Анатоль последнее время переселился к Долохову. План похищения Ростовой уже несколько дней был обдуман и приготовлен Долоховым, и в тот день, когда Соня, подслушав у двери Наташу, решилась оберегать ее, план этот должен был быть приведен в исполнение. Наташа в десять часов вечера обещала выйти к Курагину на заднее крыльцо. Курагин должен был посадить ее в приготовленную тройку и везти за 60 верст от Москвы в село Каменку, где был приготовлен расстриженный поп, который должен был обвенчать их. В Каменке и была готова подстава, которая должна была вывезти их на Варшавскую дорогу и там на почтовых они должны были скакать за границу.
У Анатоля были и паспорт, и подорожная, и десять тысяч денег, взятые у сестры, и десять тысяч, занятые через посредство Долохова.
Два свидетеля – Хвостиков, бывший приказный, которого употреблял для игры Долохов и Макарин, отставной гусар, добродушный и слабый человек, питавший беспредельную любовь к Курагину – сидели в первой комнате за чаем.
В большом кабинете Долохова, убранном от стен до потолка персидскими коврами, медвежьими шкурами и оружием, сидел Долохов в дорожном бешмете и сапогах перед раскрытым бюро, на котором лежали счеты и пачки денег.

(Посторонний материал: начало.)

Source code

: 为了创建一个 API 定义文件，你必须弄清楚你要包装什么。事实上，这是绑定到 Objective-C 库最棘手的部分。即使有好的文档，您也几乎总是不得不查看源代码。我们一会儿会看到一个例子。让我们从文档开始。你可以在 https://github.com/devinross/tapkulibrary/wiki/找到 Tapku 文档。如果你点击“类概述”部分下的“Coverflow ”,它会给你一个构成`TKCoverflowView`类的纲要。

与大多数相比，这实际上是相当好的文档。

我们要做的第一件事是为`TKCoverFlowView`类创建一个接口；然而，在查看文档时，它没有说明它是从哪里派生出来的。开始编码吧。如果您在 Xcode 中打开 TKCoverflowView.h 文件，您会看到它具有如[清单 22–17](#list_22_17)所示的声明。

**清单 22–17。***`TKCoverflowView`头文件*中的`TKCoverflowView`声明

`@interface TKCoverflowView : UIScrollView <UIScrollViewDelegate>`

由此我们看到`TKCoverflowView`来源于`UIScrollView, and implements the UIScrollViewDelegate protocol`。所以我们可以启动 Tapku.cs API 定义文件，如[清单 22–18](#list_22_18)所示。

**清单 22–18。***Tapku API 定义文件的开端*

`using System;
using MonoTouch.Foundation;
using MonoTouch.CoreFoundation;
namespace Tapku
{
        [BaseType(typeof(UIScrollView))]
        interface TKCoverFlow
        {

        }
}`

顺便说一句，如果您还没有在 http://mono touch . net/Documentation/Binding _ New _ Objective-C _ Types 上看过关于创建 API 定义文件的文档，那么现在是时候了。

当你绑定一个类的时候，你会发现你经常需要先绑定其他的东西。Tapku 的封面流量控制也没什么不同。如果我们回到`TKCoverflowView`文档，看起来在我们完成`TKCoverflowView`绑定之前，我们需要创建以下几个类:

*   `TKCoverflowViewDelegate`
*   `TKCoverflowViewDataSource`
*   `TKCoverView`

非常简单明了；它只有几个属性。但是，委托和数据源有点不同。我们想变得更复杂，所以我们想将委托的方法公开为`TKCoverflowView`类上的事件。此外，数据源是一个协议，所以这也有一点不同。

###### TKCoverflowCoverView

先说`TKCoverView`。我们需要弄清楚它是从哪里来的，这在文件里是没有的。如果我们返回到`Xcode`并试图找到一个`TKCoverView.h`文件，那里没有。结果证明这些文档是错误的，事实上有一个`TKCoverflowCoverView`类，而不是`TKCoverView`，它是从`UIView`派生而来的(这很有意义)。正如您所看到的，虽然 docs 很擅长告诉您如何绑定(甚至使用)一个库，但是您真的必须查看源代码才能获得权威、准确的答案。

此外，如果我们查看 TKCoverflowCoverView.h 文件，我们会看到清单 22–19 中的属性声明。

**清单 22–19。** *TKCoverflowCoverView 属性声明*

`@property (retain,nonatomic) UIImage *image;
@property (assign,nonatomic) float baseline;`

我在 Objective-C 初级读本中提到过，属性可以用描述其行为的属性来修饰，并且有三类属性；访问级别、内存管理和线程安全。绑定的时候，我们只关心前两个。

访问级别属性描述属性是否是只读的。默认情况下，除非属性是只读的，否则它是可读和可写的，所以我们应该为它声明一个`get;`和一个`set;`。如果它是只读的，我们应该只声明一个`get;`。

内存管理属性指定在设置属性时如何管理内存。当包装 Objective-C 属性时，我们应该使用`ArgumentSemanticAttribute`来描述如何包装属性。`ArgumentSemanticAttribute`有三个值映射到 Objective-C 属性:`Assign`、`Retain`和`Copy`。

Анатоль в расстегнутом мундире ходил из той комнаты, где сидели свидетели, через кабинет в заднюю комнату, где его лакей француз с другими укладывал последние вещи. Долохов считал деньги и записывал.
– Ну, – сказал он, – Хвостикову надо дать две тысячи.
– Ну и дай, – сказал Анатоль.
– Макарка (они так звали Макарина), этот бескорыстно за тебя в огонь и в воду. Ну вот и кончены счеты, – сказал Долохов, показывая ему записку. – Так?
– Да, разумеется, так, – сказал Анатоль, видимо не слушавший Долохова и с улыбкой, не сходившей у него с лица, смотревший вперед себя.
Долохов захлопнул бюро и обратился к Анатолю с насмешливой улыбкой.
– А знаешь что – брось всё это: еще время есть! – сказал он.
– Дурак! – сказал Анатоль. – Перестань говорить глупости. Ежели бы ты знал… Это чорт знает, что такое!